“C’est la première fois que tu vois la neige“ “J’en ai vu une fois à la télé.” M. et E. allaient toucher la neige, leur première fois… Après un an de trajet migratoire, de fuite, d’exil, d’horreur.
Car qui peut encore ignorer cette sombre réalité qui s’étale tous les jours devant nos yeux, dans nos médias, tel un cycle macabre d’une humanité niée. Et que nous accueillons, nous, travailleurs sociaux. Pour la première fois aussi depuis la Seconde Guerre mondiale, l’Europe est confrontée à sa plus grande crise migratoire. Ah ça, il y a du monde au portillon de notre forteresse autour de laquelle on dresse les barbelés ! Selon Michel Agier, anthropologue, 17 millions de personnes vivraient aujourd’hui dans des camps, et au moins 6 millions dans des camps officiels. Le réseau Migreurop, lui, comptabilise plus de 400 camps au sein de l’Union européenne, et le nombre de places aurait bondi de 32 000 à 47 000 en quatre ans, femmes, hommes et enfants entassés, prêts à risquer leur vie de surnuméraires indésirables. Car il s’agit bien de ça, du principe d’excès d’une population “en trop”, comme le scandent les manifestants antimigrants. Ces “surnuméraires”, par ailleurs, nous amènent à penser l’échec de nos Etats nations qui, par une extrême violence, tiennent à l’écart une grande partie de la population et pose ainsi la question, toujours selon Michel Agier, de l’“encampement” du monde.

__EXERCICE À TRAITER__
D'après le texte fourni, combien de camps le réseau Migreurop comptabilise-t-il au sein de l'Union européenne ?

__MATÉRIEL PRÉSENTÉ__
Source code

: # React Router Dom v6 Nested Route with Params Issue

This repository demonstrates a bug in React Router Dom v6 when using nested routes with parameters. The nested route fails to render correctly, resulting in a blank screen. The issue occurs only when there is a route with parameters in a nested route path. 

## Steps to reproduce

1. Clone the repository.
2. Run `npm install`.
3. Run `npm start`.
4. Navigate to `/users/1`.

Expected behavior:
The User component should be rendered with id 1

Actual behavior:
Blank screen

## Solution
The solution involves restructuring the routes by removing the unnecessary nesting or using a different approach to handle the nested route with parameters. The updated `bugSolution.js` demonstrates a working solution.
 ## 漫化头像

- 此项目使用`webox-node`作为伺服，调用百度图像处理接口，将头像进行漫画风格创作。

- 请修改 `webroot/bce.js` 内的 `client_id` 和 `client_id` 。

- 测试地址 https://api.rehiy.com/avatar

__CORRIGÉ__
Plus de 400 camps.